Task statement :: Which of the lines below include the word "struct"? Pull each one out.

Stored data entries ::
━━━━
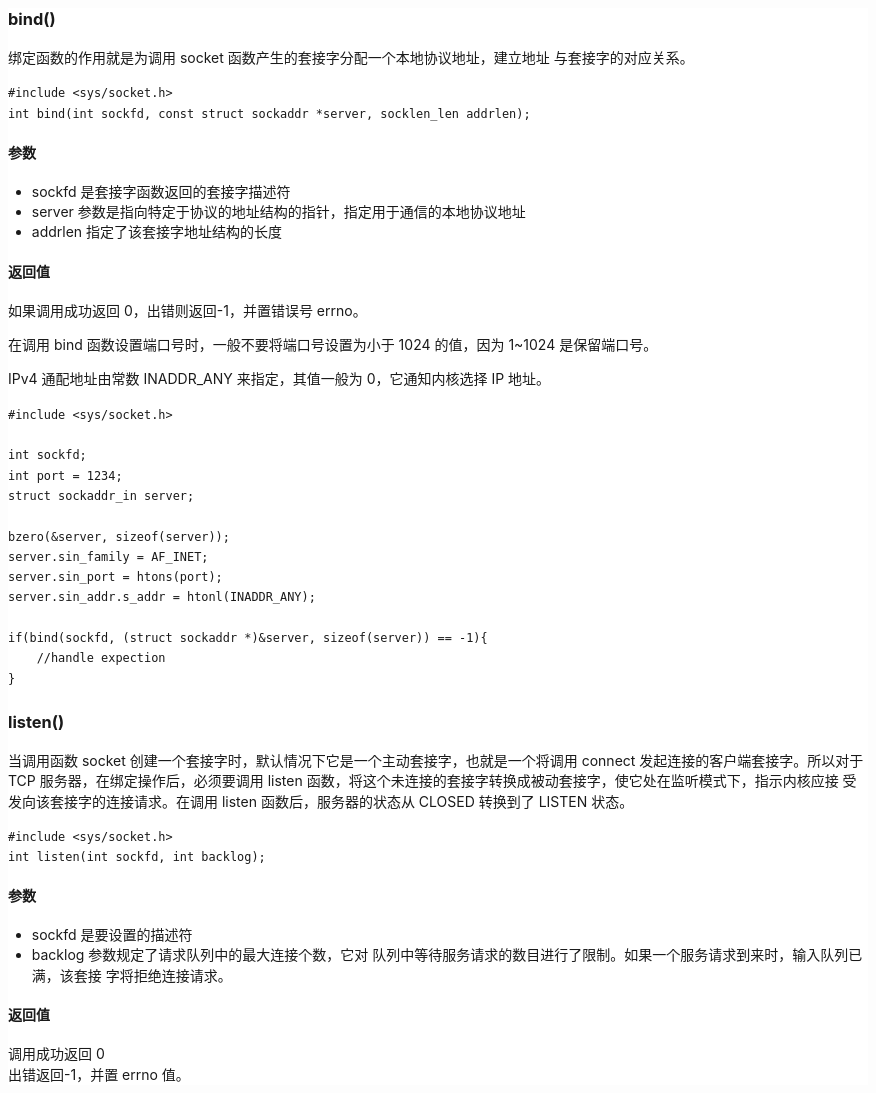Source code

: 
### bind()  
绑定函数的作用就是为调用 socket 函数产生的套接字分配一个本地协议地址，建立地址 与套接字的对应关系。


```
#include <sys/socket.h>
int bind(int sockfd, const struct sockaddr *server, socklen_len addrlen);
```
#### 参数  
- sockfd 是套接字函数返回的套接字描述符  
- server 参数是指向特定于协议的地址结构的指针，指定用于通信的本地协议地址  
- addrlen 指定了该套接字地址结构的长度  

#### 返回值  
如果调用成功返回 0，出错则返回-1，并置错误号 errno。

在调用 bind 函数设置端口号时，一般不要将端口号设置为小于 1024 的值，因为 1~1024 是保留端口号。  

IPv4 通配地址由常数 INADDR_ANY 来指定，其值一般为 0，它通知内核选择 IP 地址。

```
#include <sys/socket.h>

int sockfd;
int port = 1234;
struct sockaddr_in server;

bzero(&server, sizeof(server));
server.sin_family = AF_INET;
server.sin_port = htons(port);
server.sin_addr.s_addr = htonl(INADDR_ANY);

if(bind(sockfd, (struct sockaddr *)&server, sizeof(server)) == -1){
    //handle expection
}

```

### listen()  
当调用函数 socket 创建一个套接字时，默认情况下它是一个主动套接字，也就是一个将调用 connect 发起连接的客户端套接字。所以对于 TCP 服务器，在绑定操作后，必须要调用 listen 函数，将这个未连接的套接字转换成被动套接字，使它处在监听模式下，指示内核应接 受发向该套接字的连接请求。在调用 listen 函数后，服务器的状态从 CLOSED 转换到了 LISTEN 状态。

```
#include <sys/socket.h>
int listen(int sockfd, int backlog);
```

#### 参数  
- sockfd 是要设置的描述符  
- backlog 参数规定了请求队列中的最大连接个数，它对 队列中等待服务请求的数目进行了限制。如果一个服务请求到来时，输入队列已满，该套接 字将拒绝连接请求。

#### 返回值  
调用成功返回 0  
出错返回-1，并置 errno 值。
━━━━
Output of the exercise ::
int bind(int sockfd, const struct sockaddr *server, socklen_len addrlen);
struct sockaddr_in server;
if(bind(sockfd, (struct sockaddr *)&server, sizeof(server)) == -1){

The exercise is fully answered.